Study Guide

On the Beach Pogo Stick

By Nevil Shute

Pogo Stick

When Dwight decides to buy gifts for his family, he gets the bright idea to buy his daughter a shiny new pogo stick. Turns out that pogo sticks are a lot harder to find than you might think. Hey, it's the end of the world; do you think the pogo-stick factories, of all things, are still up and running? Anyway, because of this difficulty, Dwight's quest for pogo nirvana eventually blooms to Gollum-like proportions.

First, we should note that Dwight's daughter Helen—along with the rest of his family—met their ends during World War III. That doesn't stop Dwight from acting like they're still alive, though. He eventually decides to buy each of them a gift, though that precious pogo stick remains elusive even after an exhaustive search.

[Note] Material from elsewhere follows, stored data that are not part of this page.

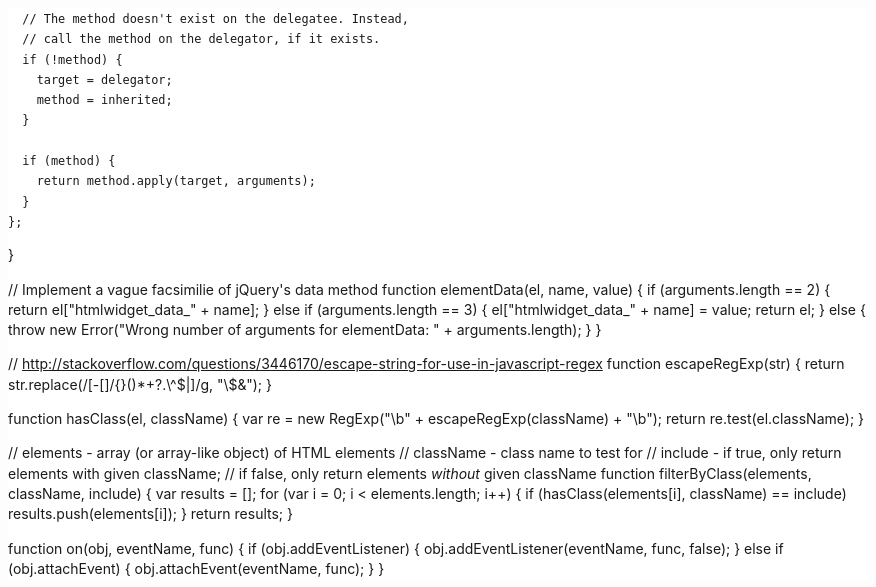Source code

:       // The method doesn't exist on the delegatee. Instead,
      // call the method on the delegator, if it exists.
      if (!method) {
        target = delegator;
        method = inherited;
      }

      if (method) {
        return method.apply(target, arguments);
      }
    };
  }

  // Implement a vague facsimilie of jQuery's data method
  function elementData(el, name, value) {
    if (arguments.length == 2) {
      return el["htmlwidget_data_" + name];
    } else if (arguments.length == 3) {
      el["htmlwidget_data_" + name] = value;
      return el;
    } else {
      throw new Error("Wrong number of arguments for elementData: " +
        arguments.length);
    }
  }

  // http://stackoverflow.com/questions/3446170/escape-string-for-use-in-javascript-regex
  function escapeRegExp(str) {
    return str.replace(/[\-\[\]\/\{\}\(\)\*\+\?\.\\\^\$\|]/g, "\\$&");
  }

  function hasClass(el, className) {
    var re = new RegExp("\\b" + escapeRegExp(className) + "\\b");
    return re.test(el.className);
  }

  // elements - array (or array-like object) of HTML elements
  // className - class name to test for
  // include - if true, only return elements with given className;
  //   if false, only return elements *without* given className
  function filterByClass(elements, className, include) {
    var results = [];
    for (var i = 0; i < elements.length; i++) {
      if (hasClass(elements[i], className) == include)
        results.push(elements[i]);
    }
    return results;
  }

  function on(obj, eventName, func) {
    if (obj.addEventListener) {
      obj.addEventListener(eventName, func, false);
    } else if (obj.attachEvent) {
      obj.attachEvent(eventName, func);
    }
  }
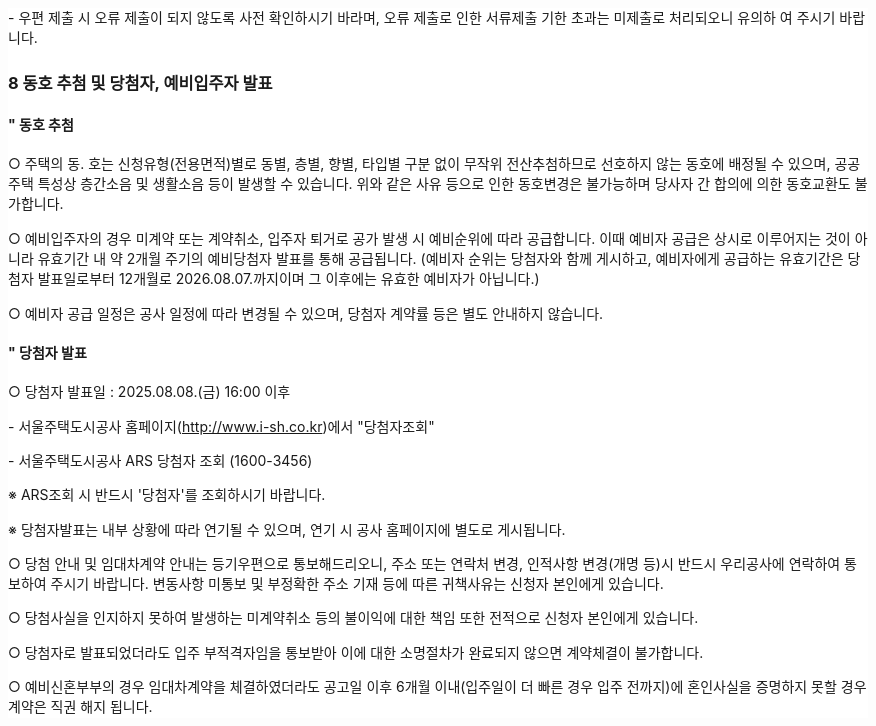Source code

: <td></td>
<td rowspan="2"></td>
</tr>
<tr>
<td></td>
<td></td>
<td></td>
</tr>
</table>


\- 우편 제출 시 오류 제출이 되지 않도록 사전 확인하시기 바라며, 오류 제출로 인한 서류제출 기한 초과는 미제출로 처리되오니 유의하
여 주시기 바랍니다.







### 8 동호 추첨 및 당첨자, 예비입주자 발표


#### " 동호 추첨

○ 주택의 동. 호는 신청유형(전용면적)별로 동별, 층별, 향별, 타입별 구분 없이 무작위 전산추첨하므로 선호하지 않는
동호에 배정될 수 있으며, 공공주택 특성상 층간소음 및 생활소음 등이 발생할 수 있습니다. 위와 같은 사유 등으로 인한
동호변경은 불가능하며 당사자 간 합의에 의한 동호교환도 불가합니다.

○ 예비입주자의 경우 미계약 또는 계약취소, 입주자 퇴거로 공가 발생 시 예비순위에 따라 공급합니다. 이때 예비자 공급은
상시로 이루어지는 것이 아니라 유효기간 내 약 2개월 주기의 예비당첨자 발표를 통해 공급됩니다. (예비자 순위는
당첨자와 함께 게시하고, 예비자에게 공급하는 유효기간은 당첨자 발표일로부터 12개월로 2026.08.07.까지이며 그
이후에는 유효한 예비자가 아닙니다.)

○ 예비자 공급 일정은 공사 일정에 따라 변경될 수 있으며, 당첨자 계약률 등은 별도 안내하지 않습니다.


#### " 당첨자 발표

○ 당첨자 발표일 : 2025.08.08.(금) 16:00 이후

\- 서울주택도시공사 홈페이지(http://www.i-sh.co.kr)에서 "당첨자조회"

\- 서울주택도시공사 ARS 당첨자 조회 (1600-3456)

※ ARS조회 시 반드시 '당첨자'를 조회하시기 바랍니다.

※ 당첨자발표는 내부 상황에 따라 연기될 수 있으며, 연기 시 공사 홈페이지에 별도로 게시됩니다.

○ 당첨 안내 및 임대차계약 안내는 등기우편으로 통보해드리오니, 주소 또는 연락처 변경, 인적사항 변경(개명 등)시 반드시
우리공사에 연락하여 통보하여 주시기 바랍니다. 변동사항 미통보 및 부정확한 주소 기재 등에 따른 귀책사유는 신청자
본인에게 있습니다.

○ 당첨사실을 인지하지 못하여 발생하는 미계약취소 등의 불이익에 대한 책임 또한 전적으로 신청자 본인에게 있습니다.

○ 당첨자로 발표되었더라도 입주 부적격자임을 통보받아 이에 대한 소명절차가 완료되지 않으면 계약체결이 불가합니다.

○ 예비신혼부부의 경우 임대차계약을 체결하였더라도 공고일 이후 6개월 이내(입주일이 더 빠른 경우 입주 전까지)에
혼인사실을 증명하지 못할 경우 계약은 직권 해지 됩니다.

This leads to a classic catch-22: the harder Dwight looks, "the more it seemed to him that a Pogo stick was what he really wanted, and that nothing else would do" (6.194).

But wait just a nostrilpickin' minute. Can you remember where Dwight got the pogo stick idea in the first place? That's right—it happened when he stumbled across Moira's childhood pogo stick while he was poking around her garage. At that point, he happily declared that "it's kind of fun, looking at other people's toys and trying to think what they must have looked like at that age" (4.306).

This makes us think that something else is going on—that the pogo stick represents innocence (and, specifically, the innocence of childhood) to Dwight. We don't know about you, but we'd imagine that the thought of innocent childhood times would be quite comforting in a post-apocalyptic, soon-to-be wasteland.